Understanding Differences Among New Oral Anticoagulants Should Increase Compliance

San Francisco, CA—The largest obstacle to market penetration of new oral anticoagulants is patient compliance, said Michael D. Ezekowitz, MD, PhD, of Thomas Jefferson Medical College, Philadelphia, and the Cardiovascular Research Foundation, speaking on Sunday at TCT 2013 about recent trials evaluating the novel agents.

“I kind of duck [the question of penetration] because it’s really impossible to get a number of how many patients there are with atrial fibrillation (AF) and what percentage are being anticoagulated,” he said. “But my sense is that the numbers are much lower than they should be.” Additionally, Ezekowitz estimated that 80% of patients with AF are still being prescribed warfarin, “which is very disappointing,” he said.

The issue of compliance is prevalent with both vitamin K antagonists and novel agents, he explained, adding that this is the major limitation of novel agents, requiring “patient education and cooperation,” Ezekowitz observed. 

But in terms of contraindications for anticoagulation, these “are often in the eye of the beholder,” he said, adding that the same holds true for deciding which novel agent to use on a particular patient because of so many similarities among the drugs.

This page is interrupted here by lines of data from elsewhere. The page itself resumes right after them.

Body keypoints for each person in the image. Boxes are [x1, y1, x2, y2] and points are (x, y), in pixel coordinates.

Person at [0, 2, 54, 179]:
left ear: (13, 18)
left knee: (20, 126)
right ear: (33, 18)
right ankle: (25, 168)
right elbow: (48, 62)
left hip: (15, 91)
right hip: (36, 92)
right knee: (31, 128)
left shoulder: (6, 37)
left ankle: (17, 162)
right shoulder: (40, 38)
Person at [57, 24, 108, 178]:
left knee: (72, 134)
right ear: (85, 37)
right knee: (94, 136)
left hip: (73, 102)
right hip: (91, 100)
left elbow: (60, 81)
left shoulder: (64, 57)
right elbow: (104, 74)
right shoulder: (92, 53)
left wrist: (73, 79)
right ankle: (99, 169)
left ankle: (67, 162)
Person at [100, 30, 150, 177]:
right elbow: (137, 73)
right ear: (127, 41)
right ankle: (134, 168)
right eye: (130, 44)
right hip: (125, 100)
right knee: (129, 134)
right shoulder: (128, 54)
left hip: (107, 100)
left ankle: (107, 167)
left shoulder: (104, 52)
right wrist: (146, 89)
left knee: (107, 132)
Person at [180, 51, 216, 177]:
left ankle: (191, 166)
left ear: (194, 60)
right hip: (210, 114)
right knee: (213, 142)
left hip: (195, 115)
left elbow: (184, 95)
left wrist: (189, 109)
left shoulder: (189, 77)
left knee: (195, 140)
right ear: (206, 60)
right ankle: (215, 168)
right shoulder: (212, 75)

“All of these agents were synthesized for a particular purpose to obviate the difficulties of using warfarin, so they all have a rapid onset of action and they are all short acting,” Ezekowitz explained. However, dabigatran (Pradaxa, Boehringer Ingelheim) and apixaban (Eliquis, Bristol-Myers Squibb) were evaluated using different dosing schedules than rivaroxiban (Xarelto, Janssen Pharmaceuticals). Additionally, roughly 80% of dabigatran is excreted renally — more than double any of the other agents


Comparing the options

Although not approved in the United States, dabigatran 110 mg achieved noninferiority compared with warfarin in the RE-LY trial with respect to efficacy and safety and a statistically significant reduction in major (P=.003) and any (P<.001) bleeding, Ezekowitz said. “The 150-mg dose exceeded expectations with a 35% reduction in stroke and systemic embolization. It’s the only one of these drugs that shows a reduction in ischemic stroke and that is paralleled by a 74% reduction in intracerebral bleeding but an increase in [gastrointestinal] bleeding,” he explained.

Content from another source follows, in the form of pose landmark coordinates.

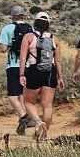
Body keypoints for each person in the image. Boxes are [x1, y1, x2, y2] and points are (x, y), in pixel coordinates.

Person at [18, 11, 61, 142]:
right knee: (47, 105)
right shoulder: (55, 39)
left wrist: (21, 74)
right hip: (50, 73)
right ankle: (44, 135)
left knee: (28, 101)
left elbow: (23, 57)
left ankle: (37, 121)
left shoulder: (29, 37)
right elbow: (58, 61)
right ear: (48, 24)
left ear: (35, 23)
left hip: (34, 71)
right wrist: (60, 77)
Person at [0, 5, 35, 134]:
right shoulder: (31, 29)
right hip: (29, 65)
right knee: (23, 95)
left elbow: (2, 49)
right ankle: (23, 125)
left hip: (13, 65)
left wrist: (9, 46)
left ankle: (24, 116)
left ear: (12, 16)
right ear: (23, 15)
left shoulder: (7, 28)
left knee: (13, 97)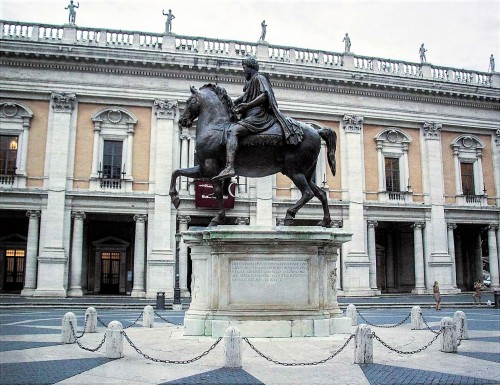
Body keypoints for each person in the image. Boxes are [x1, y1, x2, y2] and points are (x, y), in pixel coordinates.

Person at [213, 55, 303, 181]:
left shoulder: (260, 78)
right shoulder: (250, 83)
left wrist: (246, 106)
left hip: (259, 116)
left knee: (233, 131)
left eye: (244, 67)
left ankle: (230, 166)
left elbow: (265, 96)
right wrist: (232, 104)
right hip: (251, 115)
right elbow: (244, 98)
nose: (243, 70)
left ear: (251, 67)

Rivaroxiban evaluated once a day in the ROCKET AF trial was noninferior to warfarin with respect to efficacy and safety but had the same increase in gastrointestinal bleeding as the 150 mg dose of dabigatran (P<.001). Lasting, apixaban, as evaluated in the AVERROES trial, surprised Ezekowitz in that the safety profile was identical to aspirin. The Aristotle trial also showed a reduction in stroke or systemic embolism, all-cause mortality and major bleeding with apixaban vs. warfarin.

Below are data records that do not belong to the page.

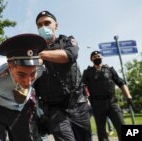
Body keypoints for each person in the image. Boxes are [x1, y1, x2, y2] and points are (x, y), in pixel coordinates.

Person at [0, 33, 46, 141]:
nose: (28, 82)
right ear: (10, 67)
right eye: (21, 75)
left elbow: (40, 62)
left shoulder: (39, 69)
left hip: (20, 111)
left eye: (32, 74)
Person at [33, 11, 92, 141]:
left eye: (47, 23)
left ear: (56, 26)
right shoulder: (34, 49)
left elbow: (69, 55)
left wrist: (40, 55)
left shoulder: (67, 41)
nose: (43, 27)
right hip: (54, 109)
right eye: (39, 25)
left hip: (77, 105)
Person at [82, 50, 133, 141]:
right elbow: (82, 87)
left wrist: (128, 96)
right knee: (101, 131)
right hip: (97, 104)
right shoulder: (87, 72)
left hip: (112, 102)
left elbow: (121, 82)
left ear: (102, 57)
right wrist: (87, 99)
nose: (97, 57)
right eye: (94, 56)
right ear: (91, 59)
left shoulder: (110, 70)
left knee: (122, 126)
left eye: (98, 56)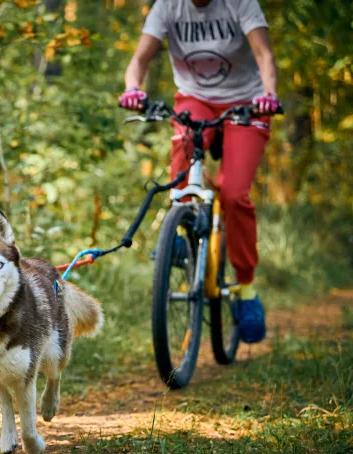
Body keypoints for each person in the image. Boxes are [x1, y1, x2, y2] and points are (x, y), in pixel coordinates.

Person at [119, 0, 281, 343]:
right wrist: (133, 87)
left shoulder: (240, 4)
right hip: (195, 99)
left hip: (247, 102)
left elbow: (264, 55)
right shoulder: (168, 6)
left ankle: (246, 288)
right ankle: (181, 233)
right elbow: (139, 60)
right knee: (180, 178)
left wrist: (269, 94)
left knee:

“To summarize, dabigatran 150 mg [twice daily] and apixaban 5 mg down-titrated to 2.5 mg [twice daily] were the only two drugs to be superior in efficacy,” he concluded. 


Ezekowitz reports conflicts of interest with several device and pharmaceutical manufacturers. 

Reddy reports grant support from and consulting for Biosense Webster, Boston Scientific, Coherex Medical, GDS, Perseus and St. Jude Medical.